Network Rail wants to demolish the signal box building, and some others in the country as part of a countrywide modernisation scheme. All signalling around the country will be moved to 14 hubs – the nearest to Polegate will be at Three Bridges.
Campaigners signed a petition and appealed to English Heritage in a bid to get the building listed which would give it protection from demolition.
But this was turned down last week.
Campaigner Michael Clewett, from Polegate, said: “Regrettably English Heritage have turned down our application to have the building listed basically on the grounds that it is not unique and it has had plastic windows put in.
“We think this is a poor decision. The first thing we intend to do is replace the windows with copies of the originals as shown in photographs and indeed installed in Eastbourne Box which is listed. Window replacement is perfectly normal in buildings and as long as matching ones are installed it should not affect eligibility for listed building status. Regarding uniqueness I do not think this is valid. Berwick box, next on the up-line is listed and yet this has been marred architecturally. Polegate is a far superior design particularly as regards its ornamental brickwork.

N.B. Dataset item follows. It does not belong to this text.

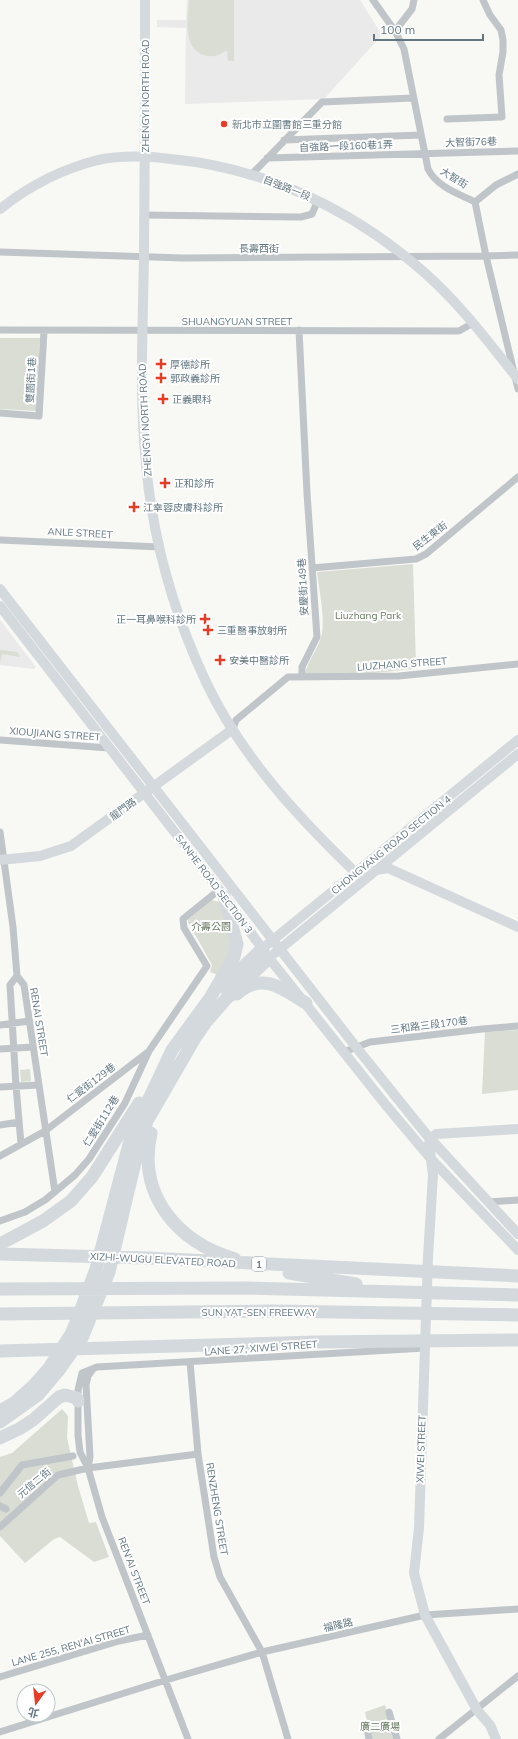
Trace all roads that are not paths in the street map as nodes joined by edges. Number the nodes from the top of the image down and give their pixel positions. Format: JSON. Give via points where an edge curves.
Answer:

“One of the main reasons for its retention is, however, its dominant position in our High Street. A landmark known by all who use the street and one of the few Victorian buildings still standing.There were two reasons for wishing to have the building listed, a, to ensure its continued presence and b, it would make it easier to obtain funding from bodies such as the Heritage Lottery Fund.”
Mr Clewett said the group would be submitting an appeal to English Heritage and contacting Network Rail confirming details of what they want to do with the building after it’s decommissioned.
He continued: “Obviously I and the committee are very upset at the decision by English Heritage and various folk I have spoken to in the town have used words such as unbelievable, ridiculous etc. We are not deterred, however, and are carrying on with our aim to produce a small railway museum dedicated to the railway between Brighton and Hastings from its inception in 1849 up until the desecration carried out by Beeching in the 1960s.”
Mr Clewett said this was a private venture on behalf of the residents and there was no political involvement of any kind or any town council funds.
The railway company hopes to start the three month demolition work from December as part of a country-wide scheme to rid itself of almost all signal boxes as they become redundant. A spokesman for Network Rail said: “As part of the modernisation of signalling on the railway which is taking place across the country, the signal box at Polegate will not be needed when its operations are transferred to a new signalling centre at Three Bridges. We are in discussions with the local authority and local people about whether the box has an alternative use within the community.”